* _GESTELLTE AUFGABE A_
Schreiben Sie aus dem Text über Atatürks Grundprinzipien den Abschnitt ab, der bei „Drei Aussagen Atatürks“ beginnt und bei „ist die Wissenschaft.)“ endet.

* _LESETEXT_
Drei türkische Grundprinzipien Atatürks

Drei Aussagen Atatürks verzierten noch um 1970 in der Türkei hundertfach als Banner oder Großplakate Straßen und Gebäude. Es lässt sich kaum erahnen, welcher Sprengstoff in diesen Aussagen liegt.

1. Türkiye Türklerindir. (Die Türkei gehört den Türken.)

2. Ne mutlu Türküm diyene! (Glücklich ist wer sagt „Ich bin ein Türke”!

3. En hakiki mürşid ilimdir. (Der einzig wahre Führer im Leben ist die Wissenschaft.)

1. Die Türkei gehört den Türken. Nach der Verfassung der Türkischen Republik sind alle Staatsbürger ungeachtet ihrer Herkunft oder Religion vor dem Gesetz gleich. Atatürks Aussage „Die Türkei gehört den Türken” bedeutet aber, dass nur diejenigen, die sich als Türken bekennen, voll anerkannte Staatsbürger sind. Wer sich zu einer Minderheit bekennt und nicht Türke sein will, ist in der Praxis ein Bürger zweiter Klasse. Gruppen, die innerhalb der Grenzen der Türkei auf Grund von Rasse oder Sprache Unabhängigkeit oder Autonomie fordern, werden bekämpft. So kämpft die türkische Armee seit Jahrzehnten gegen die kurdisch-nationalistische Separatisten-Bewegung PKK. Kurden und andere Minderheiten sollen sich als Türken fühlen und sich beim Aufbau des türkischen Staates einbringen.

* _BEREITGESTELLTE DATEN_
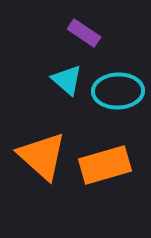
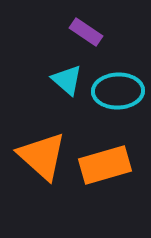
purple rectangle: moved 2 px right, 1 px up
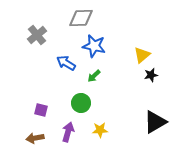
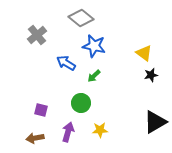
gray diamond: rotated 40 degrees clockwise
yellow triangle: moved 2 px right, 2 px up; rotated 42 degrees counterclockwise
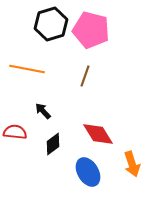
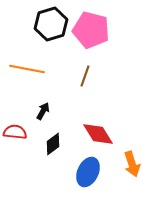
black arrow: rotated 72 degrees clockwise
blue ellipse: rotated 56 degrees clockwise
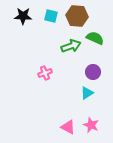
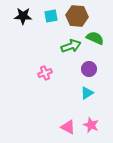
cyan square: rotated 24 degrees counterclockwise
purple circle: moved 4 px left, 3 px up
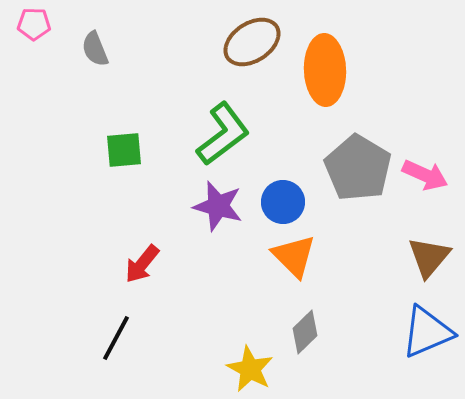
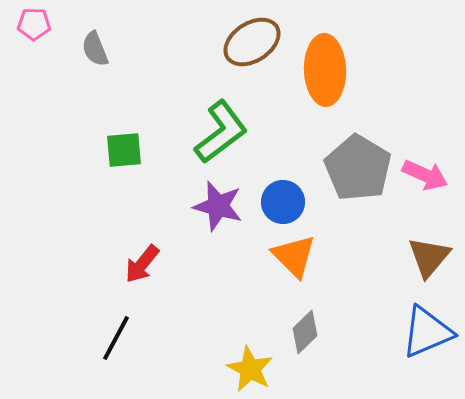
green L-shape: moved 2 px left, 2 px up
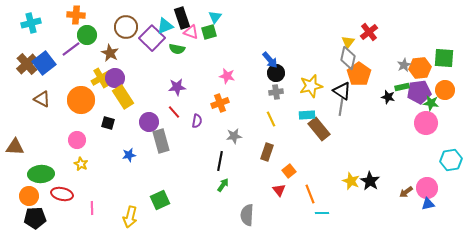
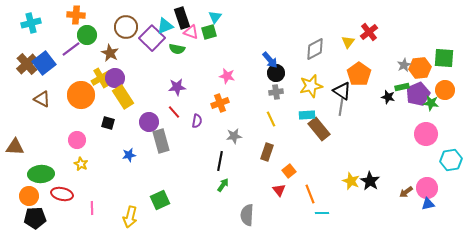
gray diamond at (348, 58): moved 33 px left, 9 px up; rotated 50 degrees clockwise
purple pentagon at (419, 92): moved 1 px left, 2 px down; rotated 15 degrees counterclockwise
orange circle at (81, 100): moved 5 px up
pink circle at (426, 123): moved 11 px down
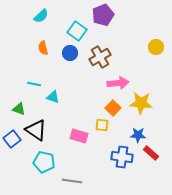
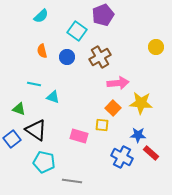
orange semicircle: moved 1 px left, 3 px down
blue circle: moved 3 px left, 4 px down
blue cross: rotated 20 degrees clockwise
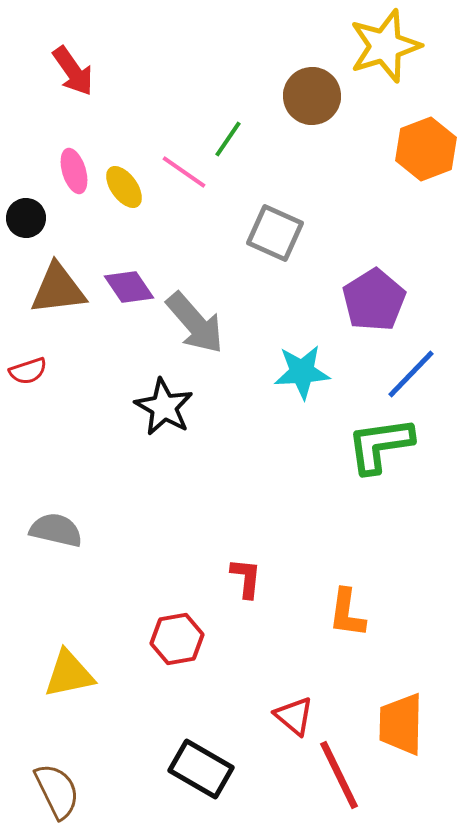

* _GESTELLTE AUFGABE B_
Geben Sie die Zeilen der Aufzeichnungen wörtlich wieder, beginnend mit der Zeile, die „cyan square: rotated“ enthält, und endend mit der Zeile, die „green L-shape: moved 2 px left, 2 px up“ enthält, wobei beide Zeilen dazugehören. Lassen Sie die Bilder in Ihrer Antwort weg.

* _ANTWORT A_
Drei Aussagen Atatürks verzierten noch um 1970 in der Türkei hundertfach als Banner oder Großplakate Straßen und Gebäude. Es lässt sich kaum erahnen, welcher Sprengstoff in diesen Aussagen liegt.

1. Türkiye Türklerindir. (Die Türkei gehört den Türken.)

2. Ne mutlu Türküm diyene! (Glücklich ist wer sagt „Ich bin ein Türke”!

3. En hakiki mürşid ilimdir. (Der einzig wahre Führer im Leben ist die Wissenschaft.)

* _ANTWORT B_
cyan square: rotated 24 degrees counterclockwise
purple circle: moved 4 px left, 3 px up
green L-shape: moved 2 px left, 2 px up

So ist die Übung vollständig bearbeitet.